Little hope left for hookah bars
A proposed exemption of hookah bars from the new statewide smoking ban has collapsed.
State Rep. Cullie Tarleton, a Watauga County Democrat, had been pushing a bill to allow hookah bars to stay in business after North Carolina’s smoking ban for restaurants and bars goes into effect in January.
But Tarleton says he has withdrawn the bill at the request of owners of hookah bars, who complained that amendments to the bill would have put new, unfair restrictions on them.
“That would have just been a slow death as opposed to a quick, clean death,” said Adam Bliss, the owner of Hookah Bliss in Chapel Hill. “We’d rather go out clean than be bled to death.”
A hookah is a pipe used to smoke flavored tobacco. The pipe contains a long tube that draws the smoke through a bowl of water in order to cool it. Hookah smoking is popular among young adults, and North Carolina has about 20 hookah bars or lounges, mainly in college towns.
Without a legal exemption, hookah bars will have to either stop allowing hookah smoking, or stop serving all food and beverages. As a practical matter, either of those actions would put them out of business, some hookah bar owners say.

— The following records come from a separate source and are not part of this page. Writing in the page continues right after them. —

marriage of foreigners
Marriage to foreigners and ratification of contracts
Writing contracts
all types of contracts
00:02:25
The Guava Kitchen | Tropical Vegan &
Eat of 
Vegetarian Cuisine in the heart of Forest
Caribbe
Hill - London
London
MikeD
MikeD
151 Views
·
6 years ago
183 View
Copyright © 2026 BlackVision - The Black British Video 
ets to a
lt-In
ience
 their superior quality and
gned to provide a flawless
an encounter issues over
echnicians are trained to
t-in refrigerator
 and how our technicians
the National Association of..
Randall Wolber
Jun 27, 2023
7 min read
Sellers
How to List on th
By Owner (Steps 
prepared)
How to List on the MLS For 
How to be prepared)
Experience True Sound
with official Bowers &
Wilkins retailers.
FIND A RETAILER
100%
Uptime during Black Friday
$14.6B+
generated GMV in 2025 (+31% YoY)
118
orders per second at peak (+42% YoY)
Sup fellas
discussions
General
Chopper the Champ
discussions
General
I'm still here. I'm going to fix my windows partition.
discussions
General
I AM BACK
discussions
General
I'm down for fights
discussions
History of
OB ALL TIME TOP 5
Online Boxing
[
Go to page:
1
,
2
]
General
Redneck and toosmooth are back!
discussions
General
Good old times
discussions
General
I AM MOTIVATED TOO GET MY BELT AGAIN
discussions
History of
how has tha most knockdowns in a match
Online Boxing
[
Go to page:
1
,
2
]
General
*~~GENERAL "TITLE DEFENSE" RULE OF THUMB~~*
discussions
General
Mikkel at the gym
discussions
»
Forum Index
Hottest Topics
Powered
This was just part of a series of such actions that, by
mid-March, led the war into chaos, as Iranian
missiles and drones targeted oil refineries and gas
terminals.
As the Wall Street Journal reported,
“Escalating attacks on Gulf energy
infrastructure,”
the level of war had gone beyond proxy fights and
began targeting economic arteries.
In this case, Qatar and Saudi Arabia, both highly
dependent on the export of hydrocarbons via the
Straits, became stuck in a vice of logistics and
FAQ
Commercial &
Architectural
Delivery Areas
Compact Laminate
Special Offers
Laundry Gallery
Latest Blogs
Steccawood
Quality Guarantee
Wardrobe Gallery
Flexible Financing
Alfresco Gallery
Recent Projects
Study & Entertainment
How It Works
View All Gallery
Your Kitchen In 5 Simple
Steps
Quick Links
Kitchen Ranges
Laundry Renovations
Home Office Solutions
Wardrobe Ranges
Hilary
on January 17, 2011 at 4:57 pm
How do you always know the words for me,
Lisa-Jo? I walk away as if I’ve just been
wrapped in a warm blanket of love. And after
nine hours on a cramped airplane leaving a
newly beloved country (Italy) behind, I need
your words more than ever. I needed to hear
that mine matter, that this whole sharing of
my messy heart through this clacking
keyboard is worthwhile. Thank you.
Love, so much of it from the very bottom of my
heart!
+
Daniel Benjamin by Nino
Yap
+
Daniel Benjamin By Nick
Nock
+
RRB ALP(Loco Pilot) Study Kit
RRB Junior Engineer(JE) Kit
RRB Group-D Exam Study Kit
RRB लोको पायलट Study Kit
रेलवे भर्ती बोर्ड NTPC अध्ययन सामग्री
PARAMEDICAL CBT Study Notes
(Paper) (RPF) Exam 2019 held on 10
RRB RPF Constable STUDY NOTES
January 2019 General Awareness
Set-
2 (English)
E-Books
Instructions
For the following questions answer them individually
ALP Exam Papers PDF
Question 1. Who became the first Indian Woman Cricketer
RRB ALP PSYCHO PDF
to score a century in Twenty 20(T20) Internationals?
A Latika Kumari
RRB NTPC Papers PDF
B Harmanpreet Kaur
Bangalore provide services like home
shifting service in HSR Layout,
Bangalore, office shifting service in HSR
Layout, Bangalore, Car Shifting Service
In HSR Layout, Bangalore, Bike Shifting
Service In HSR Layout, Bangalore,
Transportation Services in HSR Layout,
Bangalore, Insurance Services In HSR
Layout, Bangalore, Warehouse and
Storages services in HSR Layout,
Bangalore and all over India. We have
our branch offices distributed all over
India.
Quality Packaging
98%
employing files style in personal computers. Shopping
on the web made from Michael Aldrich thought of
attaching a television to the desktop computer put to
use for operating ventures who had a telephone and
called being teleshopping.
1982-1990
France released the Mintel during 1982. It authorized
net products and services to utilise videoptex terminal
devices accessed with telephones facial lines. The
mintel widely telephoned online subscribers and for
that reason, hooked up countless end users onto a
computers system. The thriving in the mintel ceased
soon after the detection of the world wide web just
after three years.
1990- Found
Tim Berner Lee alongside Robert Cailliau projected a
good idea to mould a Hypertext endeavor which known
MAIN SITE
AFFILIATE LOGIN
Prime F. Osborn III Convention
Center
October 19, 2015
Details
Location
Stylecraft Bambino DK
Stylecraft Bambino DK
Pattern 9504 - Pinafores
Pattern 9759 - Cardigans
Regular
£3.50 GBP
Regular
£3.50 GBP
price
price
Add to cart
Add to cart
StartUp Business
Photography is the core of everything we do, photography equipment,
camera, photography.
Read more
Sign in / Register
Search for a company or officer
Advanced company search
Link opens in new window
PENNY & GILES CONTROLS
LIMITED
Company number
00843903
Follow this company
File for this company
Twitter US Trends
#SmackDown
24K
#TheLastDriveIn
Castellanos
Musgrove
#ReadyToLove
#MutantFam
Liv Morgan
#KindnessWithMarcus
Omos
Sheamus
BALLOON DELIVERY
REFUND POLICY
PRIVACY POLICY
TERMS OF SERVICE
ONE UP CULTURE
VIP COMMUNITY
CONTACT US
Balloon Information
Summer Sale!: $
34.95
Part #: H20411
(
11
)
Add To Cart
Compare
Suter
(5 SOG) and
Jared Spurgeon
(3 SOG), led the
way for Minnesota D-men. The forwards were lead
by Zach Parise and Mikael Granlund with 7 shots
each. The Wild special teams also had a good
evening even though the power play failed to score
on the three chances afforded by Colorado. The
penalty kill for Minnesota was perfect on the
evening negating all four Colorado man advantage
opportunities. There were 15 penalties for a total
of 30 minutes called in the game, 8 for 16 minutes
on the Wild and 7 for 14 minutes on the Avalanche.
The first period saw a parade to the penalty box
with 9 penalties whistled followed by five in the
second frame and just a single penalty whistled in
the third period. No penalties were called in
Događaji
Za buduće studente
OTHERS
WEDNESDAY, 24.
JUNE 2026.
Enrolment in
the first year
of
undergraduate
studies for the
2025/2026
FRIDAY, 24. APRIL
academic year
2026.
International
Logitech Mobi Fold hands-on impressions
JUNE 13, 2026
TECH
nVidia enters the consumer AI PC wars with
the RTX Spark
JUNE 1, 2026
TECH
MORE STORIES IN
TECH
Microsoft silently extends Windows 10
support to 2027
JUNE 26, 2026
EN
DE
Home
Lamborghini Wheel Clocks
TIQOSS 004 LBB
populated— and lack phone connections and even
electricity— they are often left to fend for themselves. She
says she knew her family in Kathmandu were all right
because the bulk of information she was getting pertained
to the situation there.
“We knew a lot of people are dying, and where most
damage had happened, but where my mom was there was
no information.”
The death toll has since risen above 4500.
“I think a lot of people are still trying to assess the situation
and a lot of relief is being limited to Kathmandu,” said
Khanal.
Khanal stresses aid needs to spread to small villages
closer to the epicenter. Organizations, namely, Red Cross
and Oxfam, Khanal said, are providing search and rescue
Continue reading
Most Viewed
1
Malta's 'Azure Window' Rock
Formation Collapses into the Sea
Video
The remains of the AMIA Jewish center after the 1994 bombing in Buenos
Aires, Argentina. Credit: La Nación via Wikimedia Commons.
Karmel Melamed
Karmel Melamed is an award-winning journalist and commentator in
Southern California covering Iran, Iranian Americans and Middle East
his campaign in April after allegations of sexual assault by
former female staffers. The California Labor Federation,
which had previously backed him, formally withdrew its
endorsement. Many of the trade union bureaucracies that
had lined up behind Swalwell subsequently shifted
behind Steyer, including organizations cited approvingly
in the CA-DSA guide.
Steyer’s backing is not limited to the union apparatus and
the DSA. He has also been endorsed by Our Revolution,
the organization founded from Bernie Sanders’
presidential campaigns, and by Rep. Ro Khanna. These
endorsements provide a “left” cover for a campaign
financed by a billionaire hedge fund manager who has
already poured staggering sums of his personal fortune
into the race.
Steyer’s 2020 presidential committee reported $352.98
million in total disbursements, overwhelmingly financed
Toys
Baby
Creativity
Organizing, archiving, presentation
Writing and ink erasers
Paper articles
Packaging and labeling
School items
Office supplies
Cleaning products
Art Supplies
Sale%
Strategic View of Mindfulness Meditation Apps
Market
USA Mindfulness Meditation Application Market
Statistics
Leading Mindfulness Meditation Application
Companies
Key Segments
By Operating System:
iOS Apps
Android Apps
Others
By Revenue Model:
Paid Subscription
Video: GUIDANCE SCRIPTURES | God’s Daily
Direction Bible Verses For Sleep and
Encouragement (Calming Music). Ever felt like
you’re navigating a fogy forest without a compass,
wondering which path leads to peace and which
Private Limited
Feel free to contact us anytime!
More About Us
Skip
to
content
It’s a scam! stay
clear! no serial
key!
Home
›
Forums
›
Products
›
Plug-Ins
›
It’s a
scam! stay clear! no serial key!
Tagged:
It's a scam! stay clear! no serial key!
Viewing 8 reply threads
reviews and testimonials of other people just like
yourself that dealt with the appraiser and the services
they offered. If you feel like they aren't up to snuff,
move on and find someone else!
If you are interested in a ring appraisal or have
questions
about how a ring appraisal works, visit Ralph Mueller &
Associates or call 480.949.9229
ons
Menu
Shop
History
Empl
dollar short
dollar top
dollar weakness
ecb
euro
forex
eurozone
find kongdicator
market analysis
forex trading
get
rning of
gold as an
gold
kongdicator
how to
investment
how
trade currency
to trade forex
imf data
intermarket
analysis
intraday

The problem stems from the smoking ban that was passed by the legislature in May. The ban, which will take effect Jan. 2, outlaws smoking in indoor areas of nearly all bars and restaurants.
The law allows a few exemptions. Cigar bars, country clubs and nonprofit fraternal organizations such as Elks lodges may continue to allow smoking. But no such exemption was granted for hookah bars.
Bliss sees that as unfair and inconsistent.
“They have exempted every place that affluent, older folks like to go,” he said.
When the issue came up last week in a legislative committee, anti-smoking advocates urged legislators not to grant an exemption for hookah bars. They said hookah smoking may lead young people to take up regular smoking. And they said hookah smoking is just as unhealthy as smoking cigarettes.
Hookah supporters dispute both of those points. Hookahs are generally used very differently from cigarettes, said Ameen David, the owner of Mooney’s Mediterranean Cafe in downtown Winston-Salem.
“It’s a social thing more than anything else,” David said. “You’ll have two to five to even more people sharing a hookah at one time over the course of 30 or 60 minutes. They’re just sitting back and enjoying the evening.”